Transcribed page contents
━━━━━━━━━━━━━━━━━━━━
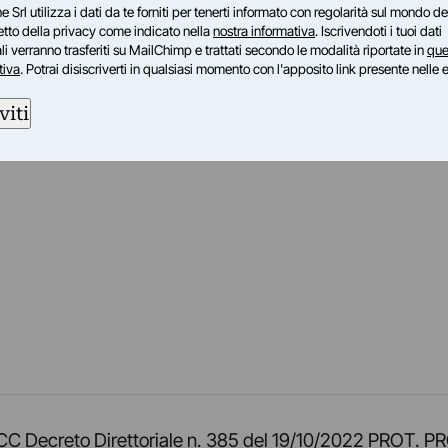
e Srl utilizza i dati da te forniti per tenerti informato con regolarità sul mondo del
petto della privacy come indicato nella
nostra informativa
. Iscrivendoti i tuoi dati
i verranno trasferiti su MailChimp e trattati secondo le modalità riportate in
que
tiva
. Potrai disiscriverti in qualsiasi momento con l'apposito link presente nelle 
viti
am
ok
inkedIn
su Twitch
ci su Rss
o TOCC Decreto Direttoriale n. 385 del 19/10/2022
━━━━━━━━━━━━━━━━━━━━
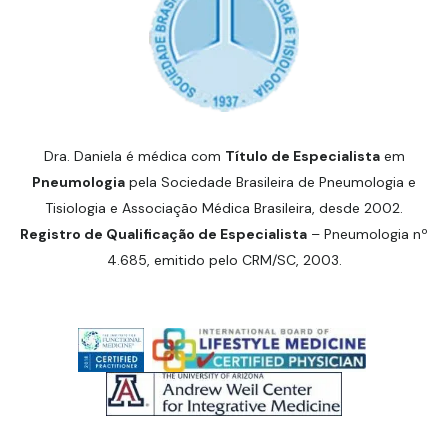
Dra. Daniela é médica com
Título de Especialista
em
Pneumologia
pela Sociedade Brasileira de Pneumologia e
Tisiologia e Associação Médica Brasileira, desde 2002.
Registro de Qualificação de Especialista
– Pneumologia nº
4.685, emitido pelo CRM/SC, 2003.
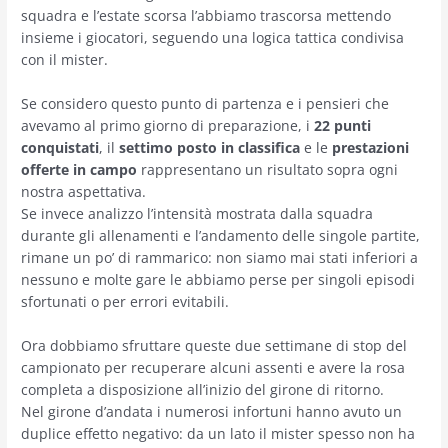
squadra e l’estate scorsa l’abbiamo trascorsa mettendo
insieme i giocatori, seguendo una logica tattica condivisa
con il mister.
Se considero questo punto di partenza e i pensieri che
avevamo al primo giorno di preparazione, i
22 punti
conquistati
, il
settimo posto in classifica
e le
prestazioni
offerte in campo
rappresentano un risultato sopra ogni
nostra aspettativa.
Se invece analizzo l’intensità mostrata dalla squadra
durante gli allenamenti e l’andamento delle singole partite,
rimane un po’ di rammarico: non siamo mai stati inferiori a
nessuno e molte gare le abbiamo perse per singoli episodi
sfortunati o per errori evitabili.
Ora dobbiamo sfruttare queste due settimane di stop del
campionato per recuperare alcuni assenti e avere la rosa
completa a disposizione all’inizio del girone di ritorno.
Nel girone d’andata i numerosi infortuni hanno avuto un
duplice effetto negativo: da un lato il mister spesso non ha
━━━━━━━━━━━━━━━━━━━━
• _TASK ITEM_: Update everything in the records from the line containing "e Srl utilizza" down to the line containing "o TOCC Decreto", replacing "dati" with "recapiti" and leaving all else unchanged.

• _REPLY_:
e Srl utilizza i recapiti da te forniti per tenerti informato con regolarità sul mondo del
petto della privacy come indicato nella
nostra informativa
. Iscrivendoti i tuoi recapiti
i verranno trasferiti su MailChimp e trattati secondo le modalità riportate in
que
tiva
. Potrai disiscriverti in qualsiasi momento con l'apposito link presente nelle 
viti
am
ok
inkedIn
su Twitch
ci su Rss
o TOCC Decreto Direttoriale n. 385 del 19/10/2022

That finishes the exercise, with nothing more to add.